__About this task__.
The whole listing is to be written out again exactly; the pictures are not.

__Material for the task__.
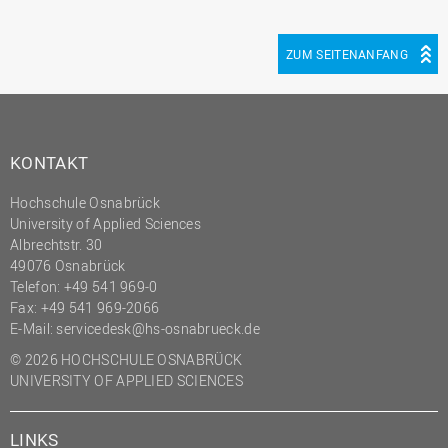
ZUM SEITENANFANG
KONTAKT
Hochschule Osnabrück
University of Applied Sciences
Albrechtstr. 30
49076 Osnabrück
Telefon: +49 541 969-0
Fax: +49 541 969-2066
E-Mail:
servicedesk@hs-osnabrueck.de
© 2026 HOCHSCHULE OSNABRÜCK
UNIVERSITY OF APPLIED SCIENCES
LINKS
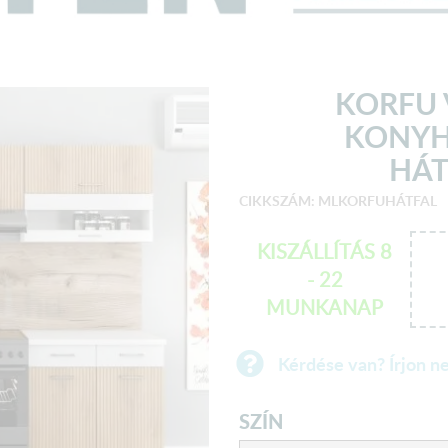
KORFU 
KONYH
HÁT
CIKKSZÁM: MLKORFUHÁTFAL
KISZÁLLÍTÁS 8
- 22
MUNKANAP
Kérdése van? Írjon n
SZÍN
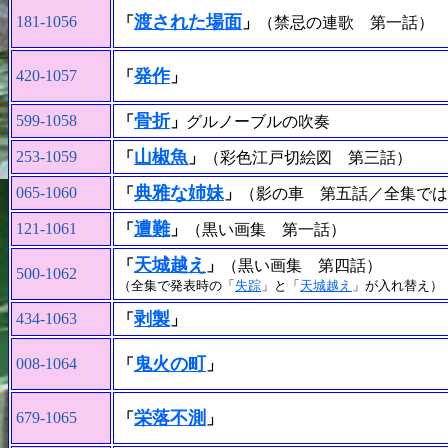
渡された場面
181-1056
「
」
（禁忌の連歌 第一話）
発作
420-1057
「
」
骨折
599-1058
「
」
グルノーブルの吹奏
山椒魚
253-1059
「
」
（彩色江戸切絵図 第三話）
典雅な姉妹
065-1060
「
」
（影の車 第五話／全集では
遭難
121-1061
「
」
（黒い画集 第一話）
天城越え
「
」
（黒い画集 第四話）
500-1062
（全集で発表時の「
失踪
」と「
天城越え
」が入れ替え）
剥製
434-1063
「
」
鬼火の町
008-1064
「
」
栄落不測
679-1065
「
」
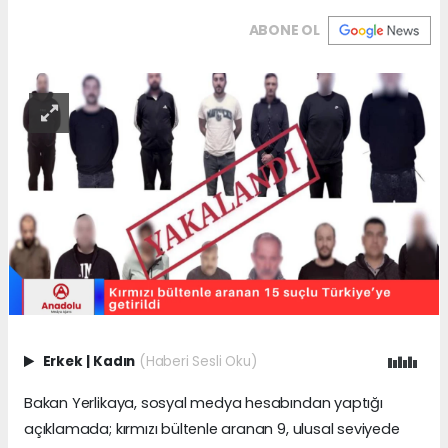
ABONE OL
Erkek
|
Kadın
(Haberi Sesli Oku)
Bakan Yerlikaya, sosyal medya hesabından yaptığı
açıklamada; kırmızı bültenle aranan 9, ulusal seviyede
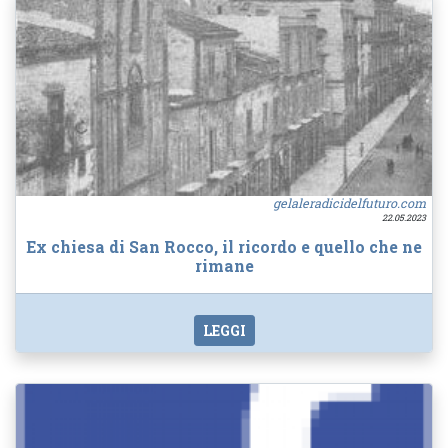
gelaleradicidelfuturo.com
22.05.2023
Ex chiesa di San Rocco, il ricordo e quello che ne
rimane
LEGGI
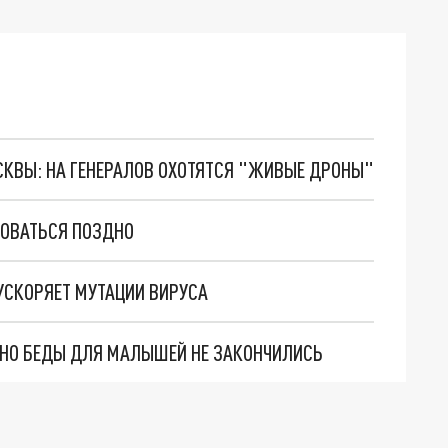
ОСКВЫ: НА ГЕНЕРАЛОВ ОХОТЯТСЯ "ЖИВЫЕ ДРОНЫ"
РОВАТЬСЯ ПОЗДНО
 УСКОРЯЕТ МУТАЦИИ ВИРУСА
. НО БЕДЫ ДЛЯ МАЛЫШЕЙ НЕ ЗАКОНЧИЛИСЬ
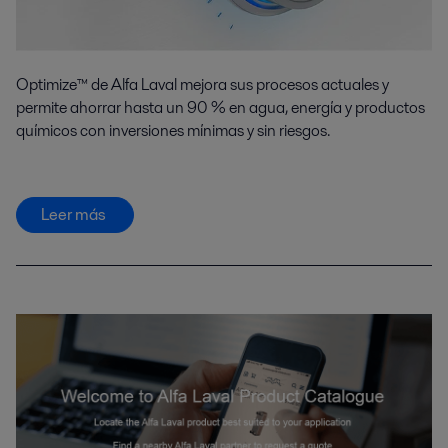
Optimize™ de Alfa Laval mejora sus procesos actuales y
permite ahorrar hasta un 90 % en agua, energía y productos
químicos con inversiones mínimas y sin riesgos.
Leer más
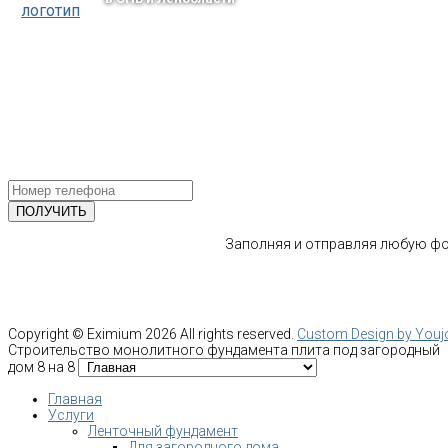
тел.: +7-964-339-68-44
193318, г. Санкт-Петербург
ул.Ворошилова, 2
Email: info@fundament-guru.ru
ПОЛУЧИТЕ БЕСПЛАТНУЮ КОНС
СПЕЦИАЛИСТА
Заполняя и отправляя любую фор
Copyright ©
Eximium
2026 All rights reserved.
Custom Design by You
Строительство монолитного фундамента плита под загородный
дом 8 на 8
Главная
Услуги
Ленточный фундамент
Для загородного дома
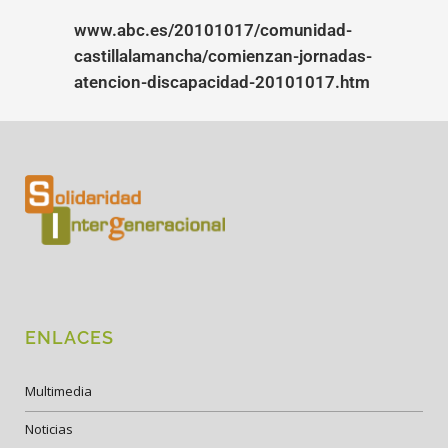
www.abc.es/20101017/comunidad-
castillalamancha/comienzan-jornadas-
atencion-discapacidad-20101017.htm
ENLACES
Multimedia
Noticias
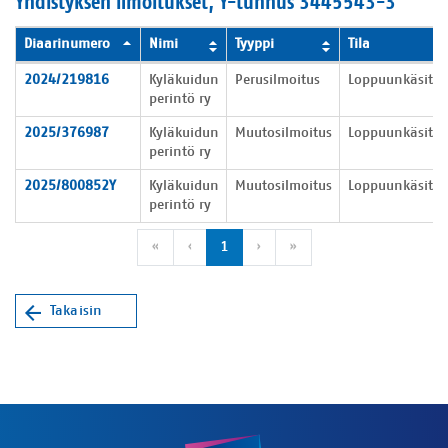
Yhdistyksen ilmoitukset, Y-tunnus 3445543-3
Diaarinumero
Nimi
Tyyppi
Tila
Yhdistyksen ilmoitukset
2024/219816
Kyläkuidun
Perusilmoitus
Loppuunkäsitel
perintö ry
2025/376987
Kyläkuidun
Muutosilmoitus
Loppuunkäsitel
perintö ry
2025/800852Y
Kyläkuidun
Muutosilmoitus
Loppuunkäsitel
perintö ry
Ensimmäinen sivu
Edellinen sivu
Seuraava sivu
Viimeinen sivu
«
‹
1
›
»
Takaisin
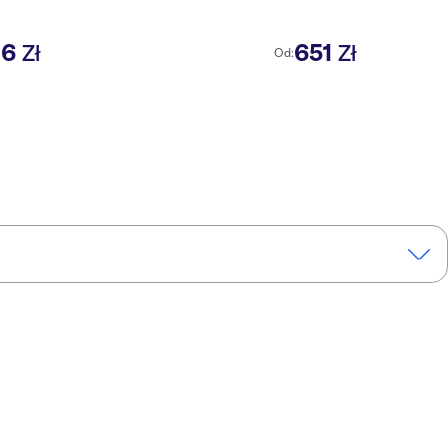
16
651
Zł
Zł
Od:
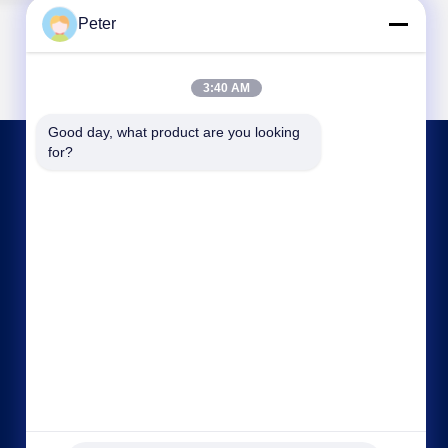
Peter
3:40 AM
Good day, what product are you looking 
for?
CONTATTO STATI UNITI
bbonniee@163.com
86--13535077468
Camera 301-2295, edificio 6, strada Kelin,
distretto di Tianhe, Guangzhou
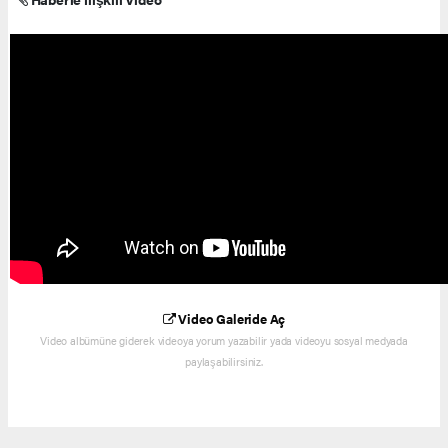
Video Galeride Aç
Video albümüne giderek videoya yorum yazabilir yada videoyu sosyal medyada
paylaşabilirsiniz.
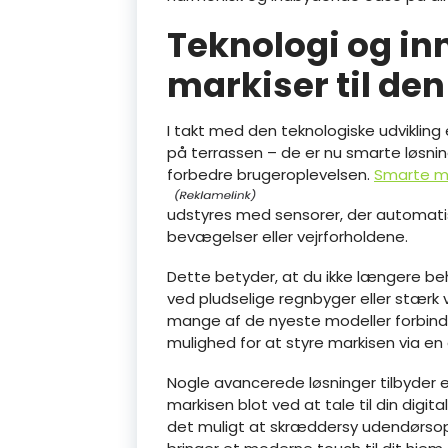
Teknologi og in
markiser til de
I takt med den teknologiske udvikling
på terrassen – de er nu smarte løsnin
forbedre brugeroplevelsen.
Smarte ma
udstyres med sensorer, der automatisk 
bevægelser eller vejrforholdene.
Dette betyder, at du ikke længere b
ved pludselige regnbyger eller stærk 
mange af de nyeste modeller forbindes
mulighed for at styre markisen via en
Nogle avancerede løsninger tilbyder 
markisen blot ved at tale til din digit
det muligt at skræddersy udendørsop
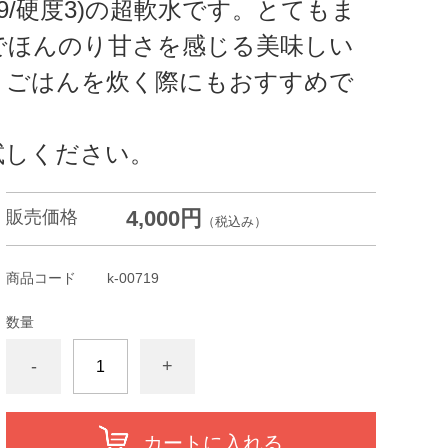
99/硬度3)の超軟水です。とてもま
でほんのり甘さを感じる美味しい
、ごはんを炊く際にもおすすめで
試しください。
4,000円
販売価格
（税込み）
商品コード
k-00719
数量
-
+
カートに入れる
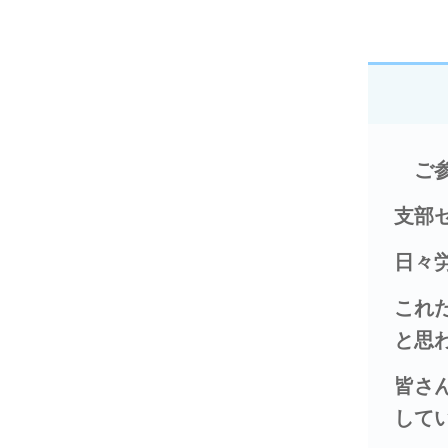
ご参
支部
日々
これ
と思
皆さ
して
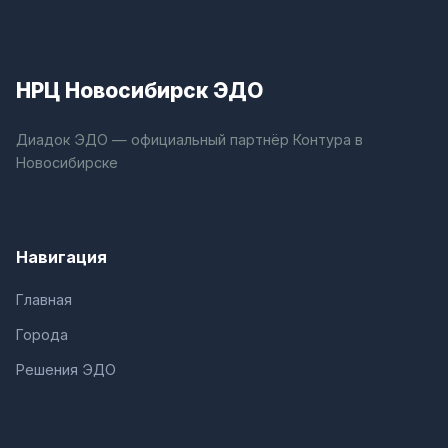
НРЦ Новосибирск ЭДО
Диадок ЭДО — официальный партнёр Контура в
Новосибирске
Навигация
Главная
Города
Решения ЭДО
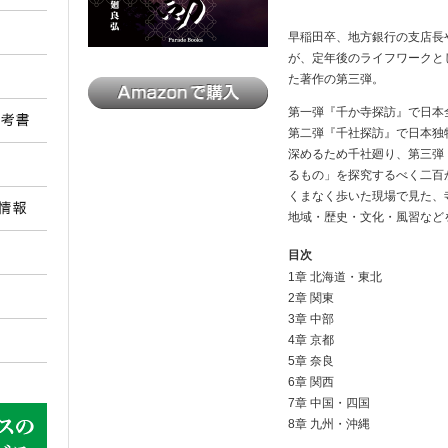
早稲田卒、地方銀行の支店長
が、定年後のライフワークと
た著作の第三弾。
第一弾『千か寺探訪』で日本
第二弾『千社探訪』で日本独
深めるため千社廻り、第三弾
るもの」を探究するべく二百
くまなく歩いた現場で見た、
地域・歴史・文化・風習など
目次
1章 北海道・東北
2章 関東
3章 中部
4章 京都
5章 奈良
6章 関西
7章 中国・四国
8章 九州・沖縄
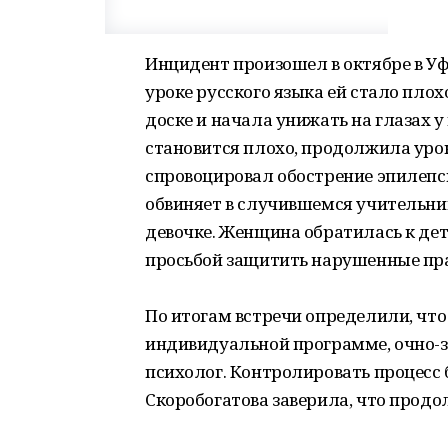
Инцидент произошел в октябре в Уф
уроке русского языка ей стало плохо
доске и начала унижать на глазах у 
становится плохо, продолжила урок,
спровоцировал обострение эпилепс
обвиняет в случившемся учительниц
девочке. Женщина обратилась к де
просьбой защитить нарушенные пра
По итогам встречи определили, что
индивидуальной программе, очно-з
психолог. Контролировать процесс
Скоробогатова заверила, что продо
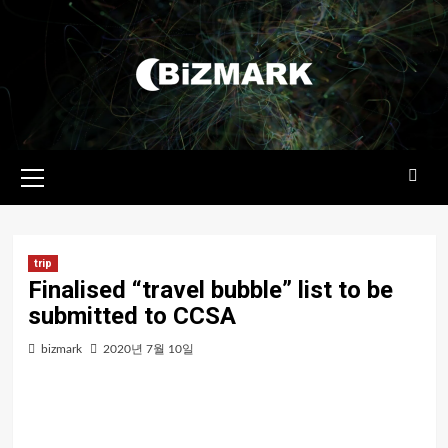
콘텐츠로
건너뛰기
기본
메뉴
trip
Finalised “travel bubble” list to be
submitted to CCSA
bizmark
2020년 7월 10일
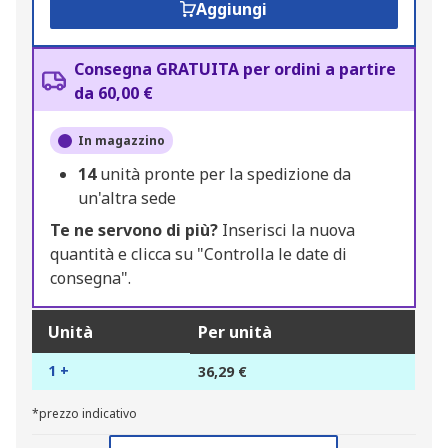
Aggiungi
Consegna GRATUITA per ordini a partire
da 60,00 €
In magazzino
14
unità pronte per la spedizione da
un'altra sede
Te ne servono di più?
Inserisci la nuova
quantità e clicca su "Controlla le date di
consegna".
Unità
Per unità
1 +
36,29 €
*prezzo indicativo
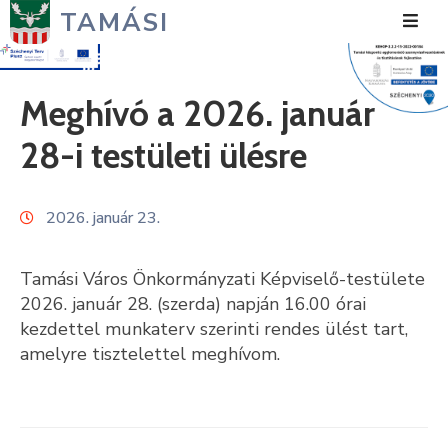
TAMÁSI
Hírek
Meghívó a 2026. január
Városunk
28-i testületi ülésre
Önkormányzat
2026. január 23.
Polgármesteri
Hivatal
Tamási Város Önkormányzati Képviselő-testülete
Közérdekű
2026. január 28. (szerda) napján 16.00 órai
kezdettel munkaterv szerinti rendes ülést tart,
Turizmus
amelyre tisztelettel meghívom.
Fejlesztések
Média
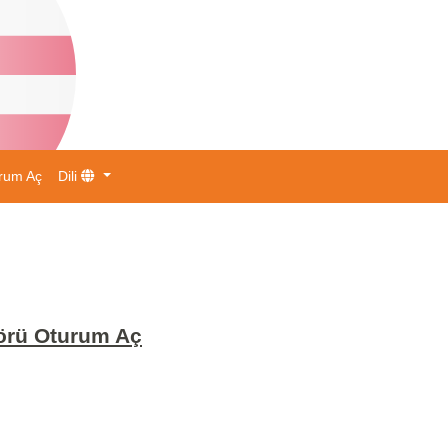
rum Aç
Dili
örü Oturum Aç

__Response to the exercise__.
ZUM SEITENANFANG
KONTAKT
Hochschule Osnabrück
University of Applied Sciences
Albrechtstr. 30
49076 Osnabrück
Telefon: +49 541 969-0
Fax: +49 541 969-2066
E-Mail:
servicedesk@hs-osnabrueck.de
© 2026 HOCHSCHULE OSNABRÜCK
UNIVERSITY OF APPLIED SCIENCES
LINKS
KORFU 
KONYH
HÁT
CIKKSZÁM: MLKORFUHÁTFAL
KISZÁLLÍTÁS 8
- 22
MUNKANAP
Kérdése van? Írjon n
SZÍN
渡された場面
181-1056
「
」
（禁忌の連歌 第一話）
発作
420-1057
「
」
骨折
599-1058
「
」
グルノーブルの吹奏
山椒魚
253-1059
「
」
（彩色江戸切絵図 第三話）
典雅な姉妹
065-1060
「
」
（影の車 第五話／全集では
遭難
121-1061
「
」
（黒い画集 第一話）
天城越え
「
」
（黒い画集 第四話）
500-1062
（全集で発表時の「
失踪
」と「
天城越え
」が入れ替え）
剥製
434-1063
「
」
鬼火の町
008-1064
「
」
栄落不測
679-1065
「
」
ABONE OL
Erkek
|
Kadın
(Haberi Sesli Oku)
Bakan Yerlikaya, sosyal medya hesabından yaptığı
açıklamada; kırmızı bültenle aranan 9, ulusal seviyede
gelaleradicidelfuturo.com
22.05.2023
Ex chiesa di San Rocco, il ricordo e quello che ne
rimane
LEGGI
ОСКВЫ: НА ГЕНЕРАЛОВ ОХОТЯТСЯ "ЖИВЫЕ ДРОНЫ"
РОВАТЬСЯ ПОЗДНО
 УСКОРЯЕТ МУТАЦИИ ВИРУСА
. НО БЕДЫ ДЛЯ МАЛЫШЕЙ НЕ ЗАКОНЧИЛИСЬ
Optimize™ de Alfa Laval mejora sus procesos actuales y
permite ahorrar hasta un 90 % en agua, energía y productos
químicos con inversiones mínimas y sin riesgos.
Leer más
тел.: +7-964-339-68-44
193318, г. Санкт-Петербург
ул.Ворошилова, 2
Email: info@fundament-guru.ru
ПОЛУЧИТЕ БЕСПЛАТНУЮ КОНС
СПЕЦИАЛИСТА
Заполняя и отправляя любую фор
Copyright ©
Eximium
2026 All rights reserved.
Custom Design by You
Строительство монолитного фундамента плита под загородный
дом 8 на 8
Главная
Услуги
Ленточный фундамент
Для загородного дома
www.abc.es/20101017/comunidad-
castillalamancha/comienzan-jornadas-
atencion-discapacidad-20101017.htm
ENLACES
Multimedia
Noticias
Yhdistyksen ilmoitukset, Y-tunnus 3445543-3
Diaarinumero
Nimi
Tyyppi
Tila
Yhdistyksen ilmoitukset
2024/219816
Kyläkuidun
Perusilmoitus
Loppuunkäsitel
perintö ry
2025/376987
Kyläkuidun
Muutosilmoitus
Loppuunkäsitel
perintö ry
2025/800852Y
Kyläkuidun
Muutosilmoitus
Loppuunkäsitel
perintö ry
Ensimmäinen sivu
Edellinen sivu
Seuraava sivu
Viimeinen sivu
«
‹
1
›
»
Takaisin
16
651
Zł
Zł
Od:
Peter
3:40 AM
Good day, what product are you looking 
for?
CONTATTO STATI UNITI
bbonniee@163.com
86--13535077468
Camera 301-2295, edificio 6, strada Kelin,
distretto di Tianhe, Guangzhou
Video Galeride Aç
Video albümüne giderek videoya yorum yazabilir yada videoyu sosyal medyada
paylaşabilirsiniz.
Teknologi og in
markiser til de
I takt med den teknologiske udvikling
på terrassen – de er nu smarte løsnin
forbedre brugeroplevelsen.
Smarte ma
udstyres med sensorer, der automatisk 
bevægelser eller vejrforholdene.
Dette betyder, at du ikke længere b
ved pludselige regnbyger eller stærk 
mange af de nyeste modeller forbindes
mulighed for at styre markisen via en
Nogle avancerede løsninger tilbyder 
markisen blot ved at tale til din digit
det muligt at skræddersy udendørsop
99/硬度3)の超軟水です。とてもま
でほんのり甘さを感じる美味しい
、ごはんを炊く際にもおすすめで
試しください。
4,000円
販売価格
（税込み）
商品コード
k-00719
数量
-
+
カートに入れる
ご参
支部
日々
これ
と思
皆さ
して
НРЦ Новосибирск ЭДО
Диадок ЭДО — официальный партнёр Контура в
Новосибирске
Навигация
Главная
Города
Решения ЭДО
早稲田卒、地方銀行の支店長
が、定年後のライフワークと
た著作の第三弾。
第一弾『千か寺探訪』で日本
第二弾『千社探訪』で日本独
深めるため千社廻り、第三弾
るもの」を探究するべく二百
くまなく歩いた現場で見た、
地域・歴史・文化・風習など
目次
1章 北海道・東北
2章 関東
3章 中部
4章 京都
5章 奈良
6章 関西
7章 中国・四国
8章 九州・沖縄
Инцидент произошел в октябре в Уф
уроке русского языка ей стало плохо
доске и начала унижать на глазах у 
становится плохо, продолжила урок,
спровоцировал обострение эпилепс
обвиняет в случившемся учительниц
девочке. Женщина обратилась к де
просьбой защитить нарушенные пра
По итогам встречи определили, что
индивидуальной программе, очно-з
психолог. Контролировать процесс
Скоробогатова заверила, что продо
콘텐츠로
건너뛰기
기본
메뉴
trip
Finalised “travel bubble” list to be
submitted to CCSA
bizmark
2020년 7월 10일
Aggiungi
Consegna GRATUITA per ordini a partire
da 60,00 €
In magazzino
14
unità pronte per la spedizione da
un'altra sede
Te ne servono di più?
Inserisci la nuova
quantità e clicca su "Controlla le date di
consegna".
Unità
Per unità
1 +
36,29 €
*prezzo indicativo
TAMÁSI
Hírek
Meghívó a 2026. január
Városunk
28-i testületi ülésre
Önkormányzat
2026. január 23.
Polgármesteri
Hivatal
Tamási Város Önkormányzati Képviselő-testülete
Közérdekű
2026. január 28. (szerda) napján 16.00 órai
kezdettel munkaterv szerinti rendes ülést tart,
Turizmus
amelyre tisztelettel meghívom.
Fejlesztések
Média
rum Aç
Dili
örü Oturum Aç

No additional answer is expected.